The Technamm Masstech T4 is an unarmoured off-road vehicle used by the French Armed Forces. It is based on the Toyota Land Cruiser HZJ 76 and manufactured by the Technamm company.

== History ==
The Masstech T4 was designed in 2016 based on a call for tenders from the French Army, under the VLTP NP (Véhicule Léger Tactiques Polyvalents Non Protégés or Lightweight Multipurpose Tactical Vehicles Not Protected)

Faced with replacing the Peugeot P4 and while waiting for the ACMAT VT4, the French army ordered 500 units, with the first one delivered in April 2017 and the last in November 2018.

In December 2022, a new contract for 128 units for the G5 Sahel Joint Force was announced.

==Specifications==
The base of the Masstech T4 is built by Toyota in Japan, from the HZJ 76 model. Technamm then carries out the militarization in Aix-en-Provence. In particular, the vehicle is equipped with a PR4G radio, a SITEL terminal and a DAGR GPS. It can carry four or five passengers.
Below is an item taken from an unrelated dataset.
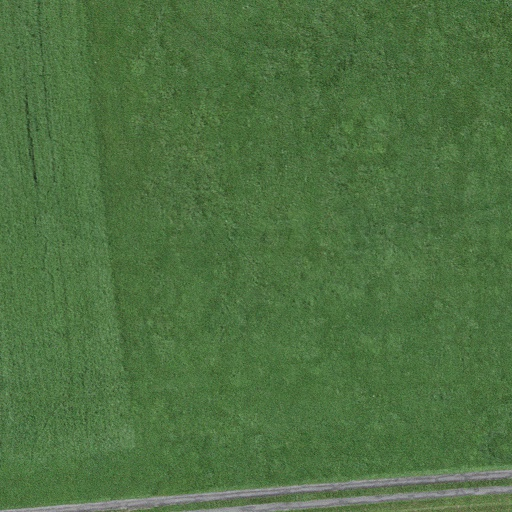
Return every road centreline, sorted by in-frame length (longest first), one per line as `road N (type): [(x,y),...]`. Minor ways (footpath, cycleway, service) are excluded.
road 1 (track): [(511,261),(0,283)]
road 2 (track): [(154,511),(511,482)]
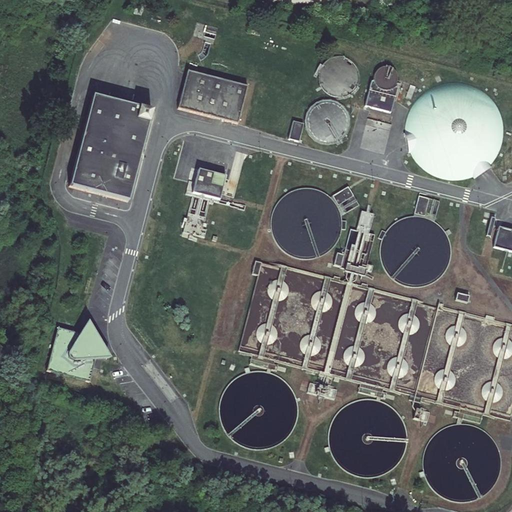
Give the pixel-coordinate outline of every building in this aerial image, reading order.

Deployed only in France with Opération Sentinelle, its engine, rustic and compatible with African and military fuels, allows its shipment to OPEX.

Its unit cost is 70,000 euros, 60% of which goes to Masstech.

==Users==

- France: Used by French Army.
- Tunisia: In mid-November 2022, France donate 100 T4s to Tunisia through the Directorate of Security and Defence Cooperation.